We’ll leave it to the exercise to explore all the options, but I do want to draw your attention to two special cases. First, consider several floats that we want to convert into integers. Before you type the code, please write down what you expect the output to be.

 1
 2
 3
 4
 5
 6
 7
 8
 9
10
11
12
13
14
15
16
17
18
pos1 = 2.1
pos2 = 1.9

neg1 = -2.1
neg2 = -1.9

int_pos1 = int(pos1)
int_pos2 = int(pos2)

int_neg1 = int(neg1)
int_neg2 = int(neg2)

## Comment this out AFTER you have made your predictions.
# print(f"int('pos1' = {pos1}) is {int_pos1}")
# print(f"int('pos2' = {pos2}) is {int_pos2}")
# print()
# print(f"int('neg1' = {neg1}) is {int_neg1}")
# print(f"int('neg2' = {neg2}) is {int_neg2}")

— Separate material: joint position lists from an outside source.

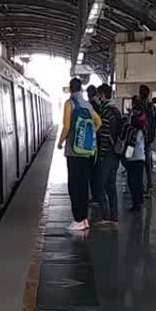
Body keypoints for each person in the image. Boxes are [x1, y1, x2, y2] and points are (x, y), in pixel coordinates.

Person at [58, 78, 102, 231]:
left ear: (71, 89)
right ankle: (84, 219)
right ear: (81, 89)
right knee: (83, 185)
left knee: (74, 186)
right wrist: (90, 136)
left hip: (74, 152)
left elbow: (66, 126)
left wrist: (60, 142)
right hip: (87, 152)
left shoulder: (69, 104)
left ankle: (78, 219)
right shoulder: (88, 105)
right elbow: (99, 122)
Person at [95, 84, 124, 225]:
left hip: (107, 155)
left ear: (103, 95)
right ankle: (114, 217)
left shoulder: (106, 112)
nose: (98, 98)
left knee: (99, 185)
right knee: (111, 185)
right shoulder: (116, 111)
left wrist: (100, 155)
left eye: (99, 95)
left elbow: (105, 136)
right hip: (117, 153)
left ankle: (106, 216)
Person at [122, 96, 147, 212]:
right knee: (137, 181)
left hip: (134, 159)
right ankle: (139, 202)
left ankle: (136, 204)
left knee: (133, 182)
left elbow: (131, 144)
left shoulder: (135, 130)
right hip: (140, 158)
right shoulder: (142, 128)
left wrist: (126, 157)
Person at [138, 85, 156, 197]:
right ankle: (150, 185)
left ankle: (141, 187)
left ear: (140, 94)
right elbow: (155, 123)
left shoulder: (140, 106)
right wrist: (151, 137)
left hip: (140, 139)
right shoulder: (152, 107)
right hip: (149, 138)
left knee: (139, 162)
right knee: (148, 162)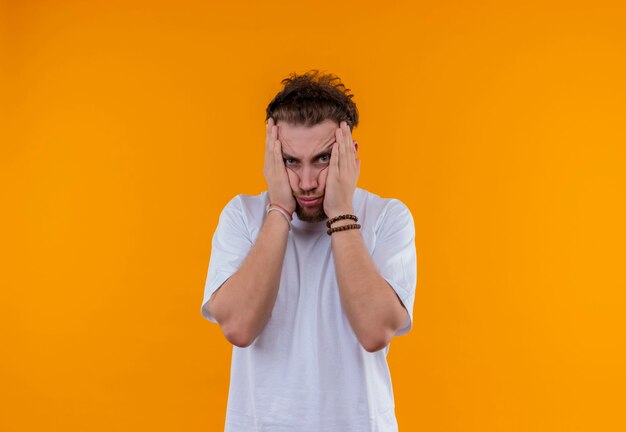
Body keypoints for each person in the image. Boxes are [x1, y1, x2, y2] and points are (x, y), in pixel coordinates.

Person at [200, 70, 417, 431]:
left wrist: (342, 212)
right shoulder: (242, 216)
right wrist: (280, 211)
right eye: (290, 161)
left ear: (350, 153)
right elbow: (238, 327)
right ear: (272, 157)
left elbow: (375, 331)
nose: (306, 182)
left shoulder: (387, 218)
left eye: (322, 159)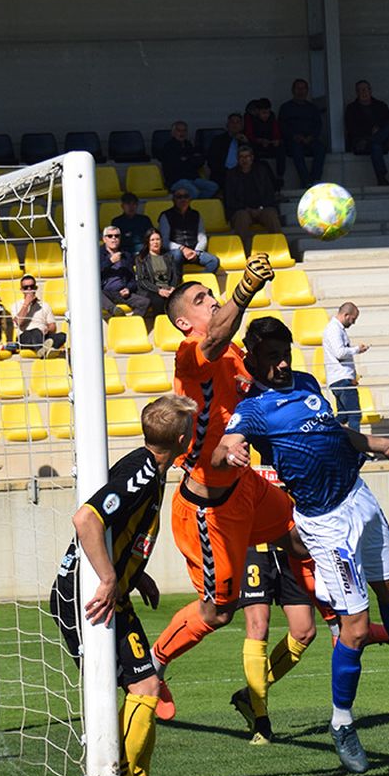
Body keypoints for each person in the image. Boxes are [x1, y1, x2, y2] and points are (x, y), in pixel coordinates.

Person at [218, 318, 389, 772]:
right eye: (271, 357)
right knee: (355, 630)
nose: (282, 364)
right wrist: (232, 451)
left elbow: (333, 432)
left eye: (285, 353)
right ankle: (342, 723)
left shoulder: (305, 383)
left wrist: (380, 444)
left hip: (359, 498)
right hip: (325, 524)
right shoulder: (254, 408)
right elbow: (229, 440)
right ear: (252, 360)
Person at [146, 254, 292, 721]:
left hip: (245, 484)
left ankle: (334, 620)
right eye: (201, 298)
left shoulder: (231, 353)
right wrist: (244, 288)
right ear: (184, 320)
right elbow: (216, 335)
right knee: (217, 612)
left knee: (298, 529)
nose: (211, 301)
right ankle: (153, 662)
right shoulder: (191, 354)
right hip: (210, 510)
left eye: (212, 294)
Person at [48, 396, 198, 776]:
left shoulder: (149, 467)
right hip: (86, 597)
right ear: (183, 438)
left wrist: (133, 571)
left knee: (144, 689)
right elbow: (86, 520)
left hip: (104, 593)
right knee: (143, 690)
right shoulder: (143, 472)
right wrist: (110, 577)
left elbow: (117, 528)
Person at [227, 540, 321, 745]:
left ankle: (249, 695)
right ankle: (262, 723)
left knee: (304, 632)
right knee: (258, 627)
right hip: (253, 548)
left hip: (292, 546)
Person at [323, 301, 370, 432]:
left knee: (343, 417)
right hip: (341, 379)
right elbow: (339, 352)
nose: (353, 323)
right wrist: (356, 350)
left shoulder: (335, 329)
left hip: (339, 378)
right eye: (353, 319)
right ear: (346, 314)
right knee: (354, 415)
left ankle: (327, 433)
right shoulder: (334, 329)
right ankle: (355, 448)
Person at [344, 79, 389, 186]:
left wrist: (378, 128)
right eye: (360, 90)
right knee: (375, 146)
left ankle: (370, 141)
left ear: (370, 90)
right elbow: (351, 127)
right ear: (356, 93)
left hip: (377, 140)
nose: (363, 92)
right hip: (360, 141)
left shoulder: (380, 105)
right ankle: (381, 178)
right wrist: (369, 132)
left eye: (365, 89)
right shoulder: (351, 108)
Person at [224, 146, 282, 237]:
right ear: (238, 159)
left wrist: (261, 208)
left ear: (252, 158)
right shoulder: (231, 175)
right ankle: (244, 250)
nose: (245, 160)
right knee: (242, 218)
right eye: (241, 157)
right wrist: (247, 209)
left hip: (262, 209)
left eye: (247, 156)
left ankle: (278, 247)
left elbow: (269, 193)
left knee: (271, 215)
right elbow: (230, 199)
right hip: (242, 210)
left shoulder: (262, 171)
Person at [158, 189, 220, 274]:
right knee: (177, 255)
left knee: (214, 261)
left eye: (186, 196)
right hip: (175, 252)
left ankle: (199, 284)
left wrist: (196, 252)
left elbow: (202, 237)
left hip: (194, 251)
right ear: (174, 200)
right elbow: (164, 241)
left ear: (190, 199)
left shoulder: (196, 214)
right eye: (179, 197)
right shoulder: (165, 216)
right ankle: (177, 283)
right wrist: (182, 249)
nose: (183, 199)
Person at [279, 78, 326, 186]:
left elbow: (318, 125)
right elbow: (282, 125)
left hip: (310, 140)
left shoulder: (312, 108)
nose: (301, 91)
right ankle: (306, 181)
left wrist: (311, 137)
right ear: (293, 90)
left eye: (303, 88)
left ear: (307, 90)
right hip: (293, 141)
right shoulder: (286, 107)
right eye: (298, 88)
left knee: (321, 149)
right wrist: (294, 136)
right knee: (296, 150)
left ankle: (315, 179)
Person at [158, 120, 218, 199]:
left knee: (213, 187)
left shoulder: (189, 145)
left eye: (184, 130)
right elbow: (176, 166)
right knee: (194, 191)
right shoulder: (168, 147)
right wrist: (191, 159)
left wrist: (187, 159)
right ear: (172, 133)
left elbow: (200, 161)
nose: (182, 133)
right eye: (179, 130)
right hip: (177, 181)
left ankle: (198, 203)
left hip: (193, 179)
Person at [100, 227, 149, 319]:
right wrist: (110, 261)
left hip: (120, 292)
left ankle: (131, 323)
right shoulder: (97, 254)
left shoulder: (126, 255)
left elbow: (132, 278)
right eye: (110, 236)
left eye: (116, 236)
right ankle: (114, 310)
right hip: (104, 292)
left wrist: (128, 288)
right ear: (104, 239)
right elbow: (92, 275)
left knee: (144, 302)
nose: (114, 238)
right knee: (94, 292)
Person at [134, 230, 183, 321]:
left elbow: (176, 275)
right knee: (159, 300)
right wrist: (158, 290)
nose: (155, 242)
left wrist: (173, 287)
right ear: (147, 242)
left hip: (168, 288)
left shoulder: (168, 256)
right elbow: (142, 280)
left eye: (158, 239)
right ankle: (161, 326)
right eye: (152, 240)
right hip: (151, 290)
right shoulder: (141, 259)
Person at [13, 275, 66, 357]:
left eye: (32, 286)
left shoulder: (45, 305)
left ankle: (44, 349)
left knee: (62, 335)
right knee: (36, 331)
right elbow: (19, 322)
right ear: (22, 290)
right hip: (25, 336)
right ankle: (43, 351)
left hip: (43, 335)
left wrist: (47, 329)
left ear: (36, 288)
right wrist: (26, 304)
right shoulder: (16, 305)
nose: (29, 289)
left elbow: (53, 326)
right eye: (26, 287)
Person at [244, 98, 286, 180]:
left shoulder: (272, 117)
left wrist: (276, 140)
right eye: (263, 113)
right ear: (257, 111)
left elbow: (276, 132)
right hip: (255, 145)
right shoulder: (249, 118)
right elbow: (249, 135)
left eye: (268, 113)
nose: (266, 115)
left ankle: (280, 175)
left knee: (281, 148)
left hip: (269, 144)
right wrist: (259, 140)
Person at [205, 113, 248, 186]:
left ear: (242, 126)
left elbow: (253, 159)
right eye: (232, 122)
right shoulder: (218, 140)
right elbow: (212, 161)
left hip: (242, 174)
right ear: (227, 125)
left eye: (237, 122)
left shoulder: (246, 141)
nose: (235, 125)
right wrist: (227, 172)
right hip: (223, 174)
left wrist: (247, 143)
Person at [110, 193, 155, 258]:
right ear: (122, 206)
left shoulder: (144, 220)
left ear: (137, 205)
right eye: (128, 204)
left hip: (143, 252)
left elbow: (151, 237)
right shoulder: (117, 222)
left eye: (134, 204)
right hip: (124, 253)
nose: (131, 207)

To see the explanation, go here

The other interesting case is what Python thinks should be turned into a True or a False in the context of booleans. Again, first write down for yourself what you expect to result from the following code, then execute it.

 1
 2
 3
 4
 5
 6
 7
 8
 9
10
11
12
13
14
15
16
17
18
19
20
21
22
23
24
25
26
27
28
pos_int = 4
neg_int = -3
zero_int = 0

pos_float = 7.13
small_pos_float = 0.0003
neg_float = -4.67
zero_float = 0.0

number_str = "3.12"
zero_str = "0"
letter_str = "abcdef"
empty_str = "" ## What is this??? Check the type!

## Comment this out AFTER you have made your predictions.
# print(f"Converting {pos_int} to boolean gives {bool(pos_int)}")
# print(f"Converting {neg_int} to boolean gives {bool(neg_int)}")
# print(f"Converting {zero_int} to boolean gives {bool(zero_int)}")

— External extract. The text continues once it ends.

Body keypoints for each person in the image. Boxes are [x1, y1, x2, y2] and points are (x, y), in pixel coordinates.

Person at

# print(f"\nConverting {pos_float} to boolean gives {bool(pos_float)}")
# print(f"Converting {small_pos_float} to boolean gives {bool(small_pos_float)}")
# print(f"Converting {neg_float} to boolean gives {bool(neg_float)}")
# print(f"Converting {zero_float} to boolean gives {bool(zero_float)}")

# print(f"\nConverting {number_str} to boolean gives {bool(number_str)}")
# print(f"Converting {zero_str} to boolean gives {bool(zero_str)}")
# print(f"Converting {letter_str} to boolean gives {bool(letter_str)}")
# print(f"Converting {empty_str} to boolean gives {bool(empty_str)}")

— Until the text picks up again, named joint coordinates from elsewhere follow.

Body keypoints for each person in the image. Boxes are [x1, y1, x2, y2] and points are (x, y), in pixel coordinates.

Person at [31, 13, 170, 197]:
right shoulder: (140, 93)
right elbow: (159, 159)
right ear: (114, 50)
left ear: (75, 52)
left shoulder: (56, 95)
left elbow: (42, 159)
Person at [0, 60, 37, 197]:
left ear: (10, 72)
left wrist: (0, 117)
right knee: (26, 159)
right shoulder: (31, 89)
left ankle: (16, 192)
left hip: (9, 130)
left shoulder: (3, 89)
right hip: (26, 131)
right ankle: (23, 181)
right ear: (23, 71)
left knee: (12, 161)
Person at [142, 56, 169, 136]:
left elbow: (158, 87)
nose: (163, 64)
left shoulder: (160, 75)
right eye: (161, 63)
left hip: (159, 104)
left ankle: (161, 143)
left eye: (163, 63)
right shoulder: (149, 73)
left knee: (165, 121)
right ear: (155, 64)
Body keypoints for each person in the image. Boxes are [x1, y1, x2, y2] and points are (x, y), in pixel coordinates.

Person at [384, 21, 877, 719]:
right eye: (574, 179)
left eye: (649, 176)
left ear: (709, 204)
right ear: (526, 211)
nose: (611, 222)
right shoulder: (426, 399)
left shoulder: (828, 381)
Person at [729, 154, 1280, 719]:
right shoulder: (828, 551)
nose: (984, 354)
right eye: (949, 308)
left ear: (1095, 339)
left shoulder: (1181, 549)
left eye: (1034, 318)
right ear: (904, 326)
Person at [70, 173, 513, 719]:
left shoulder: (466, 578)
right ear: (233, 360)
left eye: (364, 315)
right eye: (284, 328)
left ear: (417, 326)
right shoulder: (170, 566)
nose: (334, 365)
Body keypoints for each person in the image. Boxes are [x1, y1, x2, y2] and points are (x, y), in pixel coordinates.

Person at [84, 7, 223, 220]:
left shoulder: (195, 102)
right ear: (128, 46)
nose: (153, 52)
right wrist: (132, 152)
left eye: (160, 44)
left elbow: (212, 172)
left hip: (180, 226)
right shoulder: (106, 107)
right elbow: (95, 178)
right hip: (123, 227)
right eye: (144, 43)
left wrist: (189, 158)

To see the explanation, go here

At this point, you’ve seen enough of the details of types in Python to start to see how we can use Python to hold and start to manipulate different pieces of data. After these exercises, the next section will introduce you to how you deal with lots of data and you will have your first introduction to numpy, which is “the fundamental package for scientific computing in Python”. With those pieces in place, you’ll be ready to start shredding real data of all shapes and sizes.

3.2.5. Exercise 3.2

  1. Create a variable for your name and another for your age. Use string formatting to introduce your name and age to Python. Create the same for a friend (real or imaginary). Then create a Frankenstein’s monster of you and your friend by concatenating your names and averaging your ages. Print your creation to the screen using string formatting.

  2. Recreate the pattern on the screen below with one print statement using string concatenation, string multiplication, and newline characters/tabs. Use only star = "*", up = "^", line = '|' and space = ' ' as initial variables (you may create intermediates!).

       *
      ^^^
     *^*^*
    ^^*^*^^
      |||
    
  3. Perform the reverse of the last section: convert True and False into integer, float, and string types. Write in words what happens. Practice predicting what might happen and then connecting that with what actually happened.

  4. BONUS Consider the following:

    a, b = 'Eric', "Johnson"  ## Can we do *double* assignment!?
    print(a, b)
    b, a = a, b
    print(a, b)
    my_name = ", ".join([a, b])  ## This is NEW SYNTAX
    print(my_name)
    output = a = b
    print(a, b, output)
    output = (a = b)
    print(a, b, output)
    

    Write a sentence or two about what you think is happening. In particular, which direction does assignment “flow” in line 3? Again, comment out lines that cause errors if you want to ignore them.